Meglio le riforme che le furbizie

Non serve lamentarsi dell’autolesionismo e della mancanza di disciplina all’interno del Pd, se poi è il partito stesso che costruisce da sé le trappole e le occasioni per incidenti.
Né serve ripetersi nelle riunioni di vertice che ormai la sensibilità dell’opinione pubblica su alcuni argomenti è altissima, se poi logiche politiciste inducono a operazioni destinate a generare nuovo disorientamento, nuove delusioni, nuovo sconcerto.

Spero di sbagliarmi, e già ieri sera all’arrivo delle prime notizie sul discorso di Enrico Letta ai deputati democratici ho avuto un sollievo rispetto ad alcune cattive impressioni.

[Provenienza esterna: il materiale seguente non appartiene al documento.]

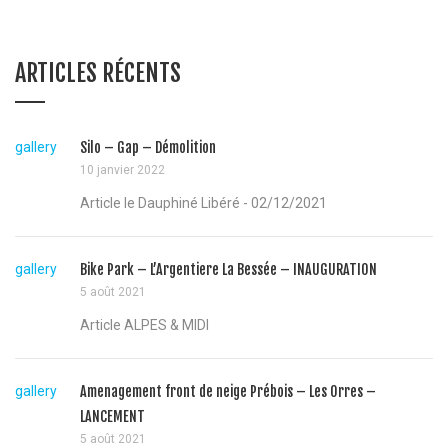
ARTICLES RÉCENTS
gallery
Silo – Gap – Démolition
10 janvier 2022
Article le Dauphiné Libéré - 02/12/2021
gallery
Bike Park – L’Argentiere La Bessée – INAUGURATION
5 août 2021
Article ALPES & MIDI
gallery
Amenagement front de neige Prébois – Les Orres –
LANCEMENT
5 août 2021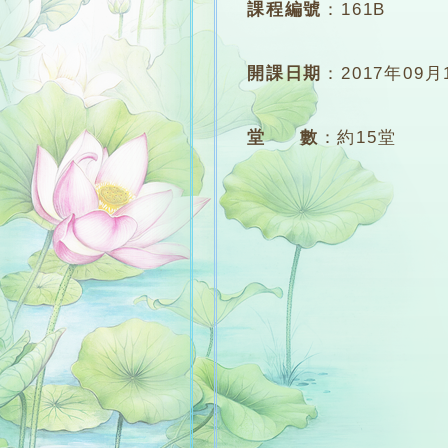
課程編號
：
161B
開課日期
：
2017年09月
堂 數
：
約15堂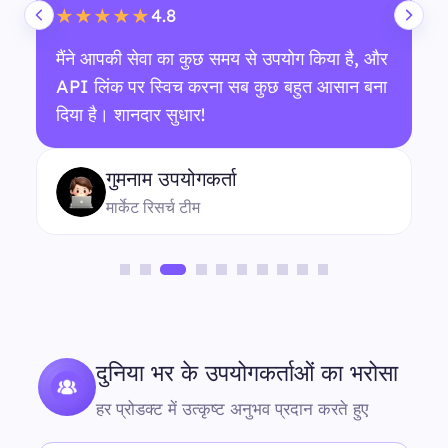
4.8
★★★★★
मैंने आपकी सेवा का कुछ समय से उपयोग किया है, और
API लिंक पर स्विच करना सब कुछ बहुत आसान बना
दिया है। शानदार सुधार!
गुमनाम उपयोगकर्ता
मार्केट रिसर्च टीम
दुनिया भर के उपयोगकर्ताओं का भरोसा
हर प्रोडक्ट में उत्कृष्ट अनुभव प्रदान करते हुए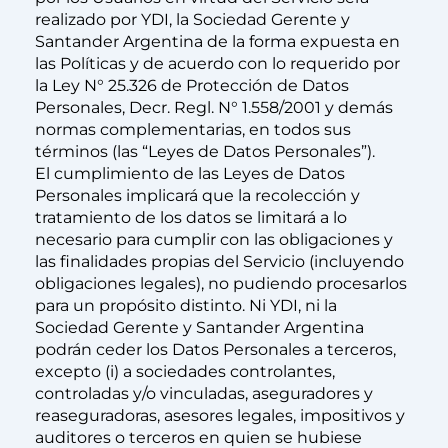
realizado por YDI, la Sociedad Gerente y
Santander Argentina de la forma expuesta en
las Políticas y de acuerdo con lo requerido por
la Ley N° 25.326 de Protección de Datos
Personales, Decr. Regl. N° 1.558/2001 y demás
normas complementarias, en todos sus
términos (las “Leyes de Datos Personales”).
El cumplimiento de las Leyes de Datos
Personales implicará que la recolección y
tratamiento de los datos se limitará a lo
necesario para cumplir con las obligaciones y
las finalidades propias del Servicio (incluyendo
obligaciones legales), no pudiendo procesarlos
para un propósito distinto. Ni YDI, ni la
Sociedad Gerente y Santander Argentina
podrán ceder los Datos Personales a terceros,
excepto (i) a sociedades controlantes,
controladas y/o vinculadas, aseguradores y
reaseguradoras, asesores legales, impositivos y
auditores o terceros en quien se hubiese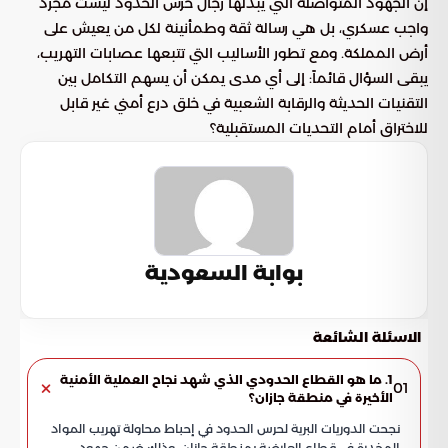
إن الجهود المتواصلة التي يبذلها رجال حرس الحدود ليست مجرد
واجب عسكري، بل هي رسالة ثقة وطمأنينة لكل من يعيش على
أرض المملكة. ومع تطور الأساليب التي تتبعها عصابات التهريب،
يبقى السؤال قائماً: إلى أي مدى يمكن أن يسهم التكامل بين
التقنيات الحديثة والرقابة الشعبية في خلق درع أمني غير قابل
للاختراق أمام التحديات المستقبلية؟
بوابة السعودية
الاسئلة الشائعة
1. ما هو القطاع الحدودي الذي شهد نجاح العملية الأمنية
01
الأخيرة في منطقة جازان؟
نجحت الدوريات البرية لحرس الحدود في إحباط محاولة تهريب المواد
المخدرة في قطاع العارضة بمنطقة جازان، وذلك ضمن جهود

Perché, al di là delle serie e rassicuranti parole del premier, qualche volta sembra che la sacrosanta esigenza di sostenere e difendere il governo stia inducendo anche il Pd a scelte che sarebbero fattori di maggiore instabilità, non del contrario. Come il rinvio a data da destinarsi della riforma elettorale e della riforma del finanziamento pubblico ai partiti nella direzione indicata da Letta.
Lo so anche io che, secondo i manuali del Transatlantico, un’ora dopo che un parlamento ha approvato una riforma elettorale la legislatura può considerarsi estinta.

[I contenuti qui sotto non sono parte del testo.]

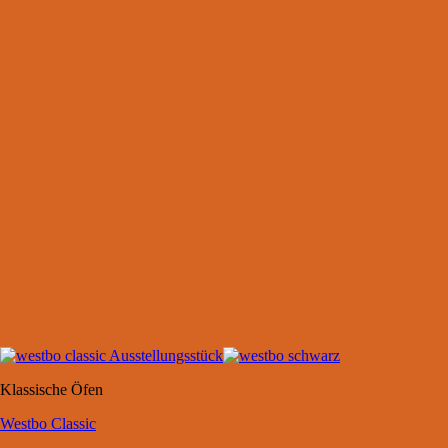
Klassische Öfen
Westbo Classic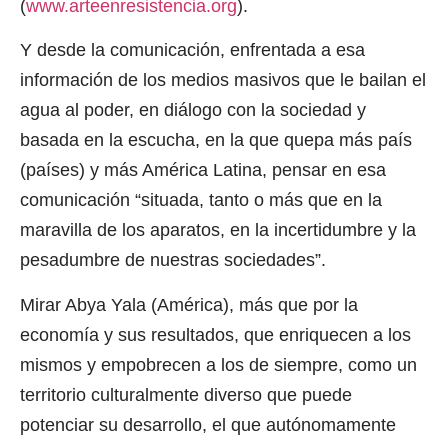
(
www.arteenresistencia.org
).
Y desde la comunicación, enfrentada a esa
información de los medios masivos que le bailan el
agua al poder, en diálogo con la sociedad y
basada en la escucha, en la que quepa más país
(países) y más América Latina, pensar en esa
comunicación “situada, tanto o más que en la
maravilla de los aparatos, en la incertidumbre y la
pesadumbre de nuestras sociedades”.
Mirar Abya Yala (América), más que por la
economía y sus resultados, que enriquecen a los
mismos y empobrecen a los de siempre, como un
territorio culturalmente diverso que puede
potenciar su desarrollo, el que autónomamente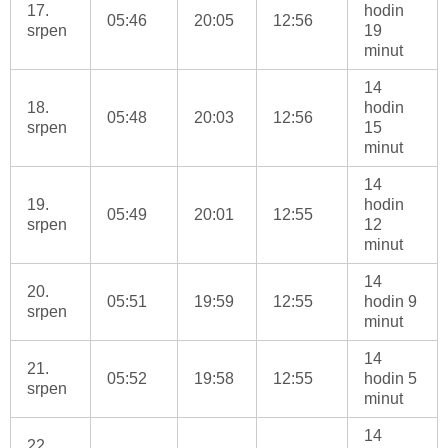
17.
hodin
05:46
20:05
12:56
srpen
19
minut
14
18.
hodin
05:48
20:03
12:56
srpen
15
minut
14
19.
hodin
05:49
20:01
12:55
srpen
12
minut
14
20.
05:51
19:59
12:55
hodin 9
srpen
minut
14
21.
05:52
19:58
12:55
hodin 5
srpen
minut
14
22.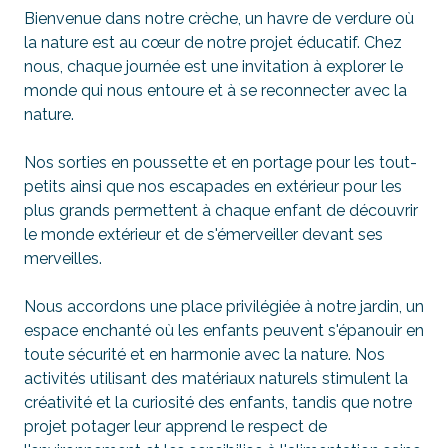
Bienvenue dans notre crèche, un havre de verdure où
la nature est au cœur de notre projet éducatif. Chez
nous, chaque journée est une invitation à explorer le
monde qui nous entoure et à se reconnecter avec la
nature.
Nos sorties en poussette et en portage pour les tout-
petits ainsi que nos escapades en extérieur pour les
plus grands permettent à chaque enfant de découvrir
le monde extérieur et de s'émerveiller devant ses
merveilles.
Nous accordons une place privilégiée à notre jardin, un
espace enchanté où les enfants peuvent s'épanouir en
toute sécurité et en harmonie avec la nature. Nos
activités utilisant des matériaux naturels stimulent la
créativité et la curiosité des enfants, tandis que notre
projet potager leur apprend le respect de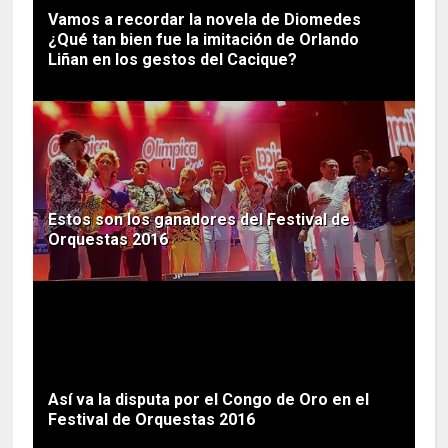
Vamos a recordar la novela de Diomedes
¿Qué tan bien fue la imitación de Orlando
Liñan en los gestos del Cacique?
Estos son los ganadores del Festival de
Orquestas 2016
Así va la disputa por el Congo de Oro en el
Festival de Orquestas 2016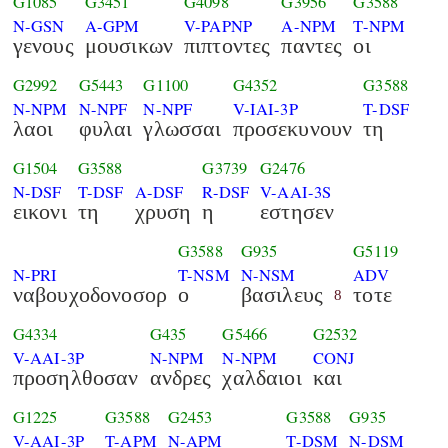
G1085
G3451
G4098
G3956
G3588
N-GSN
A-GPM
V-PAPNP
A-NPM
T-NPM
γενους
μουσικων
πιπτοντες
παντες
οι
G2992
G5443
G1100
G4352
G3588
N-NPM
N-NPF
N-NPF
V-IAI-3P
T-DSF
λαοι
φυλαι
γλωσσαι
προσεκυνουν
τη
G1504
G3588
G3739
G2476
N-DSF
T-DSF
A-DSF
R-DSF
V-AAI-3S
εικονι
τη
χρυση
η
εστησεν
G3588
G935
G5119
N-PRI
T-NSM
N-NSM
ADV
ναβουχοδονοσορ
ο
βασιλευς
τοτε
8
G4334
G435
G5466
G2532
V-AAI-3P
N-NPM
N-NPM
CONJ
προσηλθοσαν
ανδρες
χαλδαιοι
και
G1225
G3588
G2453
G3588
G935
V-AAI-3P
T-APM
N-APM
T-DSM
N-DSM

I manuali della politica possono però anche essere riscritti.
Per esempio, in una loro edizione aggiornata aggiungerei che provare a proteggere un governo rimandando artificiosamente una riforma che i cittadini aspettano come un messaggio liberatorio è un espediente troppo evidente, che già due volte nel recente passato si è ritorto contro chi l’aveva concepito.
Peggio ancora sarebbe – ma per fortuna l’indiscrezione che attribuisce a Epifani e a Bersani questa idea non ha trovato conferma – consegnare di nuovo l’abolizione del Porcellum ai tempi e alle incertezze di un referendum: un finto omaggio alla sovranità popolare che in realtà equivarrebbe a confermare, per l’ennesima volta, l’incapacità di partiti e parlamento a fare il minimo del proprio dovere.

L’ideale invece, per una legislatura che voglia capovolgere la pessima immagine che il sistema politico ha dato di sé negli ultimi anni, sarebbe mettere al più presto al sicuro una buona riforma elettorale, maggioritaria in modo sano e non malato.
Da quel momento, la salute del governo e della legislatura dipenderebbero solo dalla forza e dall’efficacia del patto politico e dei risultati per il paese, come del resto ha detto lo stesso Letta ieri sera (aggiungendo però: non bastano più le parole su questi argomenti, ci vogliono i fatti).
Dunque, nessun artificio. E soprattutto nessun tappo: dovrebbe essere chiaro a tutti, ormai, che di questi tempi i tappi non reggono.